• **Tareas solicitadas**:
**A)** Actualiza el fragmento del texto extraído comprendido entre "La esposa de" y "una buena noticia.", ambos incluidos, y reescríbelo con "entierro" en lugar de "funeral".
**B)** Por favor, continúa el texto extraído a partir de su última oración.

• **Texto extraído**:
»»

Mimí. El holocausto. El día que explotó mi planeta y quedé extraterrestre y sola en un mundo ajeno. El día que perdí todo lo que yo tenía y lo que era. Me quedé sin casa, sin referencia, sin cariño, sin nada. Un dolor crudo y abierto. La sueño y sigue viva y de todo le cuento, de todo. La que quiero recordar siempre con una tortilla con queso, con una sonrisa, con sentarme en sus regazos y que me cante el sol que me cantaba desde que nací cabalgándome en las rodillas “Acuchatampa, acuninunumbá, acuhatampá” . Mi vieíto, como le gustaba decirse a sí misma. Mimí.
La esposa de mi tío Adolfo. Una mujer alcohólica y drogadicta que hizo mucho daño y me enseñó a tener miedo y vergüenza. Mi propedéutico de ataques de pánico. Recibí la noticia de su suicidio en California y Ella preguntándome si volvería para el funeral. Le dije que no y me fui a contemplar el mar. Me enseñó lo que es sentir que finalmente se corta una cadena y que la muerte también puede ser una buena noticia.

««

• **Datos proporcionados**:
»»

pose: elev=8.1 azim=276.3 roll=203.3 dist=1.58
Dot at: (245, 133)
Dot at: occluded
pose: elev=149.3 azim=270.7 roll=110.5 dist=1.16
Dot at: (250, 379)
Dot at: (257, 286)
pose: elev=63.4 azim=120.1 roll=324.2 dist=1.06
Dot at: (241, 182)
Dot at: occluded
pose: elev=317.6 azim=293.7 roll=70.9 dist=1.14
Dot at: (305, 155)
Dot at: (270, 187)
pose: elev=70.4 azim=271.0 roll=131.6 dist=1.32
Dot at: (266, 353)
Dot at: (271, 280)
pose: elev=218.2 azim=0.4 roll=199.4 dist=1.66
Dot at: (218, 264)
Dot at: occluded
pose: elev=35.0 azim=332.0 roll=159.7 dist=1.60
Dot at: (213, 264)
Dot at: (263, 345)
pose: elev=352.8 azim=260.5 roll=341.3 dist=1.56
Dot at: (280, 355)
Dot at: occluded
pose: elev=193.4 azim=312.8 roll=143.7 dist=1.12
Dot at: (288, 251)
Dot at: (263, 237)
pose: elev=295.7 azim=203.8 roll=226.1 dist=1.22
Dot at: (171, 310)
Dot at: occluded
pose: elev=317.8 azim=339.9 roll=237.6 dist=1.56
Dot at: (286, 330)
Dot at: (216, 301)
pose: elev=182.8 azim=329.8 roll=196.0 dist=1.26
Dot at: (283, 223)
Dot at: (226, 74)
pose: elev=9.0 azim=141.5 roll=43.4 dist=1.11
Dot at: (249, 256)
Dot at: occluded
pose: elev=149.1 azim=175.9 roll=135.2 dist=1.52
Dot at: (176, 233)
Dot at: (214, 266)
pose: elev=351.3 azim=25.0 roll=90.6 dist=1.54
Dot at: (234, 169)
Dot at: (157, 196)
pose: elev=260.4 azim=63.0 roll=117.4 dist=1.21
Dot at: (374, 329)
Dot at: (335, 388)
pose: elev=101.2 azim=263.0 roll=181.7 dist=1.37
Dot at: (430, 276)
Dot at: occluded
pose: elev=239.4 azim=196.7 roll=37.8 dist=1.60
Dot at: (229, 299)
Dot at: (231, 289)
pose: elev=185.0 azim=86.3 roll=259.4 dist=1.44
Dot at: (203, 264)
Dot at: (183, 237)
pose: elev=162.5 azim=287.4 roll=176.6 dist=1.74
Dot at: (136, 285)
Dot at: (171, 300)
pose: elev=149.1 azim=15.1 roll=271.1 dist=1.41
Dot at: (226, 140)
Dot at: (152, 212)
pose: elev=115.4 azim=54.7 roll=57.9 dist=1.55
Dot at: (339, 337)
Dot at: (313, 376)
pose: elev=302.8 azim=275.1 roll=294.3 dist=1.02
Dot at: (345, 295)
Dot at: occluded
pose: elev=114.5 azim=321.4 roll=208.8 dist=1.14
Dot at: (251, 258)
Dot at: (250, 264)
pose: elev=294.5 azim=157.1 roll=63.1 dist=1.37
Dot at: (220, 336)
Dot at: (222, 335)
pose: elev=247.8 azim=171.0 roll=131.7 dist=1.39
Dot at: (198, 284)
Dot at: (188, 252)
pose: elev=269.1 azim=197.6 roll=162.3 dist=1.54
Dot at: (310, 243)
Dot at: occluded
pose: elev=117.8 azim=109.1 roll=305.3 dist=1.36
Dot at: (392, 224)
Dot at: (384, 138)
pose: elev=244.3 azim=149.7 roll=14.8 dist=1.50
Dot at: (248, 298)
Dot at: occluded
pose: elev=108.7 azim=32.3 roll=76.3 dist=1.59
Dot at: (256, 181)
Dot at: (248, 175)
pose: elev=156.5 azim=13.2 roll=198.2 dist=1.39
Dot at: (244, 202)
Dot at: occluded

««

• **Resultados por tarea**:
**A)**
La esposa de mi tío Adolfo. Una mujer alcohólica y drogadicta que hizo mucho daño y me enseñó a tener miedo y vergüenza. Mi propedéutico de ataques de pánico. Recibí la noticia de su suicidio en California y Ella preguntándome si volvería para el entierro. Le dije que no y me fui a contemplar el mar. Me enseñó lo que es sentir que finalmente se corta una cadena y que la muerte también puede ser una buena noticia.

**B)**
La mamá de Ella, mi abuela materna, doña Nena. Perdida en los laberintos del Alzheimer, todavía tenía muy presente el odio que le tuvo a Alejandro. La mujer que le dejó de hablar a su hija hasta que murió el yerno, paradójicamente cuidada por esa misma hija cuando la mente le quedó en blanco. Mis tías, pidiéndome ir al hospital para que la perdonara en nombre de Mimí y de Alejandro. Y mi respuesta lapidaria de que se arreglara con ellos del otro lado. De ella, la capacidad de crueldad que tiene el ser humano.
Mi abuelo Lalo. Mi viejito bueno, que siempre me quiso incondicionalmente. Que disfrutaba con decirme “Tu mamá es mía” para molestarme, que me sentaba en sus regazos y me contaba de cuando pasaba el cerro de la muerte en carreta o de todo lo que le agradecía al Dr. Calderón Guardia. De él, mi Lalito, las diferencias ideológicas, una noción criolla de lo que significa ser mariachi y los efectos de la onda expansiva de cuando uno no hace nada y permite que pase todo y que eso lo hace cómplice y culpable de todos los daños de esa negligencia.
Mi tía Marta. Martita. La mejor amiga de Ella. La mamá de Fabio, consumida por un cáncer. De ella, que la sangre no es lo que más jala. Que las mujeres gordas son bonitas. Que hay cariños puros y viejos. Que uno adopta y ama. Que uno arma su propia familia.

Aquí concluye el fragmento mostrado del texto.